Growth Energy to USDA: Give Farmers Flexibility on Climate Smart Ag

Growth Energy, the nation’s largest biofuel trade association, responded this week to a request for information (RFI) from the U.S. Department of Agriculture (USDA) about how the agency should account for the impact climate smart agriculture (CSA) practices have on lowering the carbon intensity of bioethanol production. 

“While our biorefineries are focused on a range of innovative technologies to reduce carbon intensity at the plant, agriculture represents more than 50 percent of bioethanol’s carbon intensity (CI) score,” said Growth Energy Senior Vice President of Regulatory Affairs Chris Bliley in the comment. “It is therefore essential to recognize the full range of climate-smart agriculture (CSA) innovation taking place on the farm – including farm applications such as cover crops, reduced tillage, manure application, crop nutrient management, and other ag innovations – that can reduce the lifecycle CI score of bioethanol.”

As it has in previous comments to other agencies, Growth Energy emphasized the importance of giving farmers flexibility that allows them to get credit for each and every CSA practice they deploy. Specifically, Growth Energy reiterated how the U.S. Treasury’s guidance on the 40B sustainable aviation fuel tax credit was too restrictive, and would steer farmers away from climate smart ag by requiring them to use three specific practices before they could qualify for the credit at all. 
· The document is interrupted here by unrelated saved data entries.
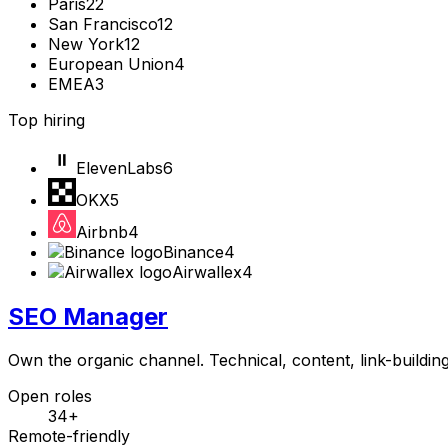
Paris
22
San Francisco
12
New York
12
European Union
4
EMEA
3
Top hiring
ElevenLabs
6
OKX
5
Airbnb
4
Binance
4
Airwallex
4
SEO Manager
Own the organic channel. Technical, content, link-buildin
Open roles
34+
Remote-friendly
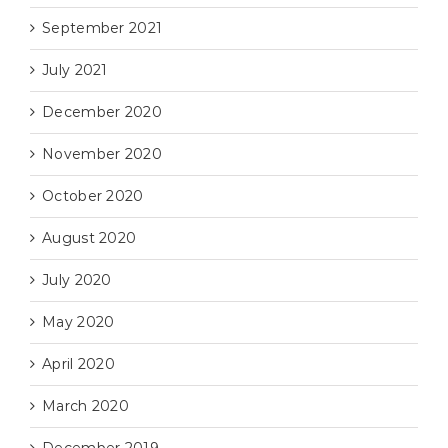
September 2021
July 2021
December 2020
November 2020
October 2020
August 2020
July 2020
May 2020
April 2020
March 2020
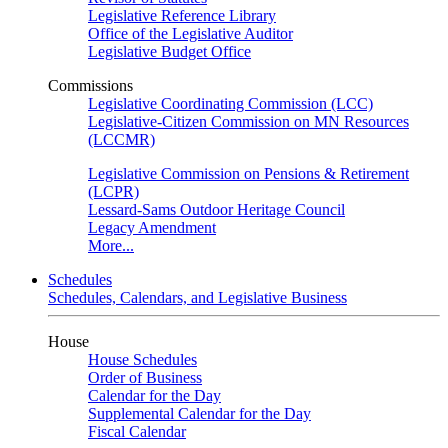
Legislative Reference Library
Office of the Legislative Auditor
Legislative Budget Office
Commissions
Legislative Coordinating Commission (LCC)
Legislative-Citizen Commission on MN Resources
(LCCMR)
Legislative Commission on Pensions & Retirement
(LCPR)
Lessard-Sams Outdoor Heritage Council
Legacy Amendment
More...
Schedules
Schedules, Calendars, and Legislative Business
House
House Schedules
Order of Business
Calendar for the Day
Supplemental Calendar for the Day
Fiscal Calendar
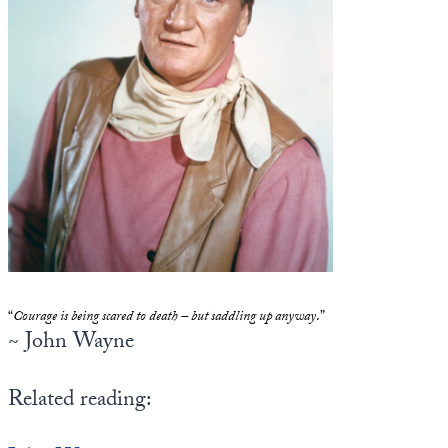
State Leader Briefings
Financial Markets
Food
Dillon Read
Food for the Soul
Covid-19 Forms
Future Science
Newsletter Archive
Health
Metanoia
Solutions
“
Courage is being scared to death – but saddling up anyway
.”
Spiritual Science
~ John Wayne
Wellness
Related reading:
Via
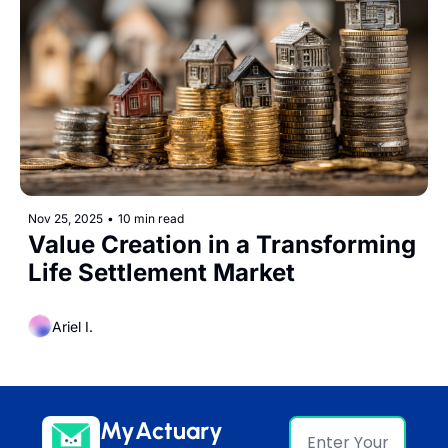
Nov 25, 2025
•
10 min read
Value Creation in a Transforming 
Life Settlement Market
Ariel I.
MyActuary 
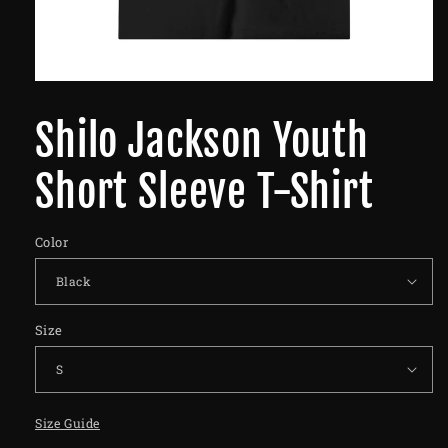
Shilo Jackson Youth
Short Sleeve T-Shirt
Color
Size
Size Guide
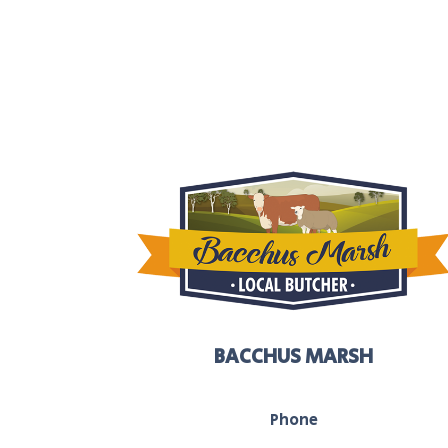
BACCHUS MARSH
Phone
03 5367 2251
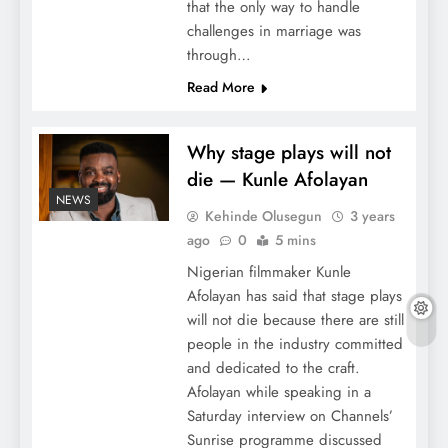
that the only way to handle
challenges in marriage was
through…
Read More
Why stage plays will not
die — Kunle Afolayan
NEWS
Kehinde Olusegun
3 years
ago
0
5 mins
Nigerian filmmaker Kunle
Afolayan has said that stage plays
will not die because there are still
people in the industry committed
and dedicated to the craft.
Afolayan while speaking in a
Saturday interview on Channels’
Sunrise programme discussed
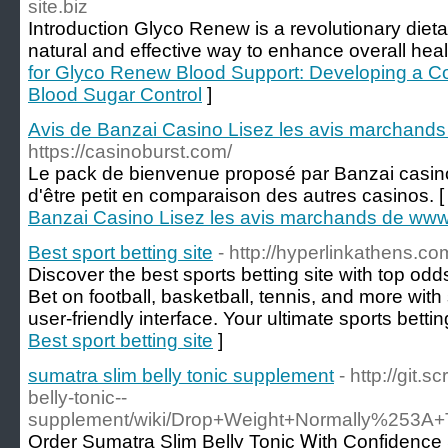
site.biz
Introduction Glyco Renew is a revolutionary dieta
natural and effective way to enhance overall heal
for Glyco Renew Blood Support: Developing a 
Blood Sugar Control
]
Avis de Banzai Casino Lisez les avis marchand
https://casinoburst.com/
Le pack de bienvenue proposé par Banzai casino
d'être petit en comparaison des autres casinos. 
Banzai Casino Lisez les avis marchands de www
Best sport betting site
- http://hyperlinkathens.co
Discover the best sports betting site with top odds,
Bet on football, basketball, tennis, and more wit
user-friendly interface. Your ultimate sports bettin
Best sport betting site
]
sumatra slim belly tonic supplement
- http://git
belly-tonic--
supplement/wiki/Drop+Weight+Normally%253A+
Order Sumatra Slim Belly Tonic Ꮃitһ Confidence 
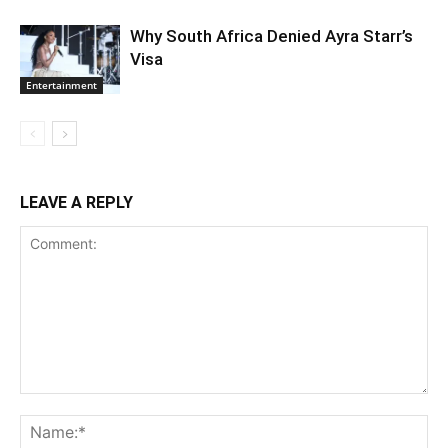
Why South Africa Denied Ayra Starr’s
Visa
Entertainment
LEAVE A REPLY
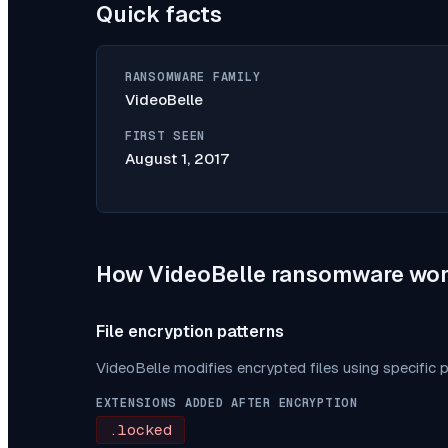
Quick facts
RANSOMWARE FAMILY
VideoBelle
FIRST SEEN
August 1, 2017
How
VideoBelle
ransomware wor
File encryption patterns
VideoBelle
modifies encrypted files using specific 
EXTENSIONS ADDED AFTER ENCRYPTION
.locked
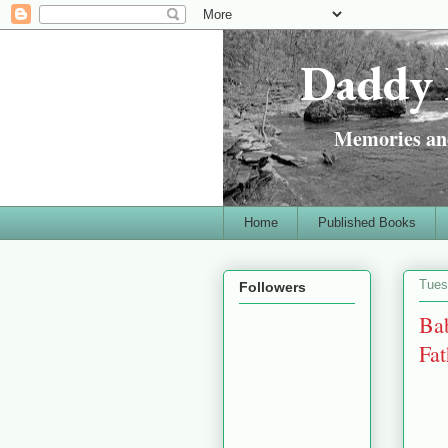
Daddy 
Memories and
Home
Published Books
Tues
Followers
Bab
Fa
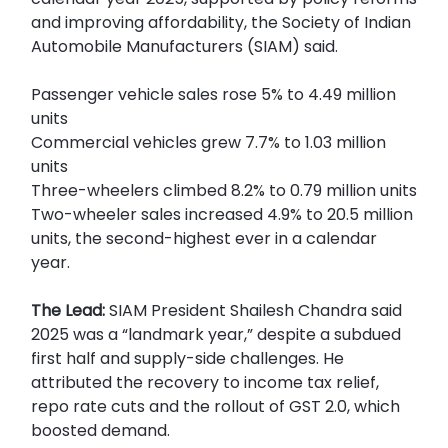
and improving affordability, the Society of Indian
Automobile Manufacturers (SIAM) said.
Passenger vehicle sales rose 5% to 4.49 million
units
Commercial vehicles grew 7.7% to 1.03 million
units
Three-wheelers climbed 8.2% to 0.79 million units
Two-wheeler sales increased 4.9% to 20.5 million
units, the second-highest ever in a calendar
year.
The Lead:
SIAM President Shailesh Chandra said
2025 was a “landmark year,” despite a subdued
first half and supply-side challenges. He
attributed the recovery to income tax relief,
repo rate cuts and the rollout of GST 2.0, which
boosted demand.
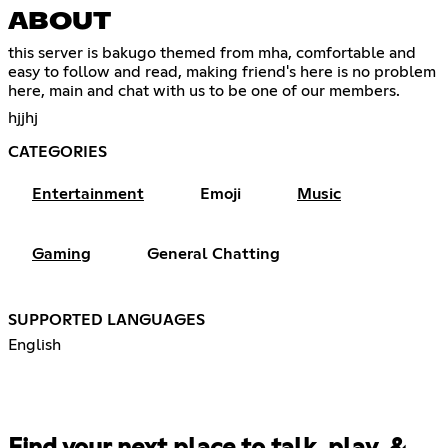
ABOUT
this server is bakugo themed from mha, comfortable and
easy to follow and read, making friend's here is no problem
here, main and chat with us to be one of our members.
hjjhj
CATEGORIES
Entertainment
Emoji
Music
Gaming
General Chatting
SUPPORTED LANGUAGES
English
“Using this restrictive all-or-nothing approach to recognizing the value of CSA practices will limit innovation and make farmers, blenders, and producers less – not more – likely to invest in emissions-reducing technologies,” Bliley said. “Numerous factors including local weather patterns, soil type and health, growing seasons, and equipment costs determine which CSA practices are feasible for a particular farm—and farmers should have the flexibility to implement the CSA practices that are most effective for their unique circumstances and allow producers the ability to maximize carbon reductions based on their specific farm.”